▶ [REQUIRED ACTION]: Please write out the records word for word, starting at the line that contains "The Court will be open for the" and ending with the last line of the records, both included.

▶ [SOURCE DATA]:
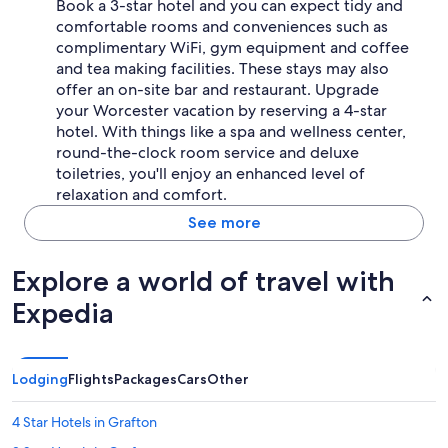
Book a 3-star hotel and you can expect tidy and
comfortable rooms and conveniences such as
complimentary WiFi, gym equipment and coffee
and tea making facilities. These stays may also
offer an on-site bar and restaurant. Upgrade
your Worcester vacation by reserving a 4-star
hotel. With things like a spa and wellness center,
round-the-clock room service and deluxe
toiletries, you'll enjoy an enhanced level of
relaxation and comfort.
See more
Explore a world of travel with
Expedia
Lodging
Flights
Packages
Cars
Other
4 Star Hotels in Grafton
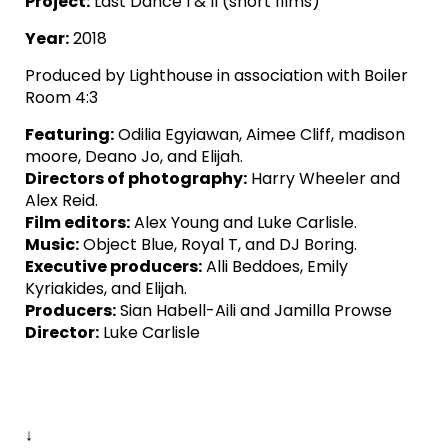
Project:
Last Dance I & II (short films)
Year:
2018
Produced by Lighthouse in association with Boiler
Room 4:3
Featuring:
Odilia Egyiawan, Aimee Cliff, madison
moore, Deano Jo, and Elijah.
Directors of photography:
Harry Wheeler and
Alex Reid.
Film editors:
Alex Young and Luke Carlisle.
Music:
Object Blue, Royal T, and DJ Boring.
Executive producers:
Alli Beddoes, Emily
Kyriakides, and Elijah.
Producers:
Sian Habell-Aili and Jamilla Prowse
Director:
Luke Carlisle
↓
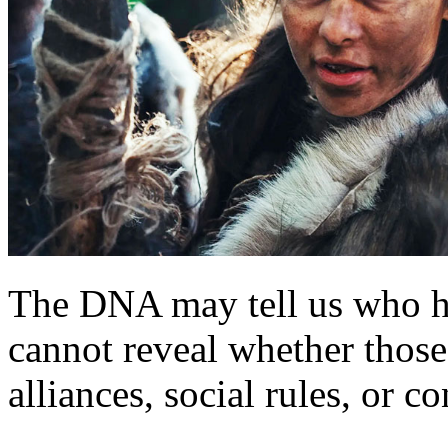
The DNA may tell us who ha
cannot reveal whether those
alliances, social rules, or co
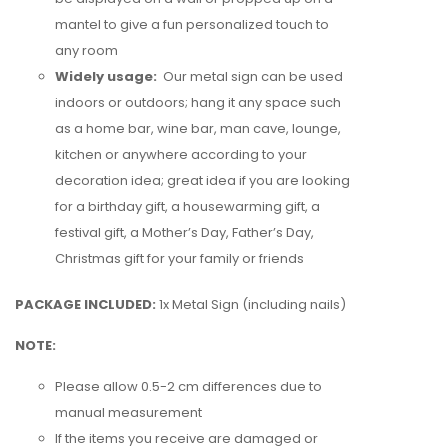
mantel to give a fun personalized touch to
any room
Widely usage:
Our metal sign can be used
indoors or outdoors;
hang it any space such
as a home bar, wine bar, man cave, lounge,
kitchen
or anywhere according to your
decoration idea; great idea if you are looking
for a birthday gift, a housewarming gift, a
festival gift, a Mother’s Day, Father’s Day,
Christmas gift for your family or friends
PACKAGE INCLUDED:
1x Metal Sign (including nails)
NOTE:
Please allow 0.5-2 cm differences due to
manual measurement
If the items you receive are damaged or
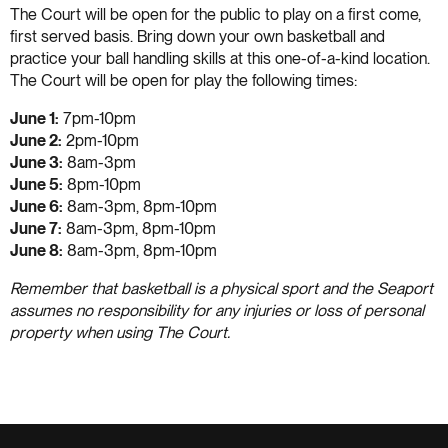
The Court will be open for the public to play on a first come,
first served basis. Bring down your own basketball and
practice your ball handling skills at this one-of-a-kind location.
The Court will be open for play the following times:
June 1:
7pm-10pm
June 2:
2pm-10pm
June 3:
8am-3pm
June 5:
8pm-10pm
June 6:
8am-3pm, 8pm-10pm
June 7:
8am-3pm, 8pm-10pm
June 8:
8am-3pm, 8pm-10pm
Remember that basketball is a physical sport and the Seaport
assumes no responsibility for any injuries or loss of personal
property when using The Court.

▶ [EXERCISE RESPONSE]:
The Court will be open for the public to play on a first come,
first served basis. Bring down your own basketball and
practice your ball handling skills at this one-of-a-kind location.
The Court will be open for play the following times:
June 1:
7pm-10pm
June 2:
2pm-10pm
June 3:
8am-3pm
June 5:
8pm-10pm
June 6:
8am-3pm, 8pm-10pm
June 7:
8am-3pm, 8pm-10pm
June 8:
8am-3pm, 8pm-10pm
Remember that basketball is a physical sport and the Seaport
assumes no responsibility for any injuries or loss of personal
property when using The Court.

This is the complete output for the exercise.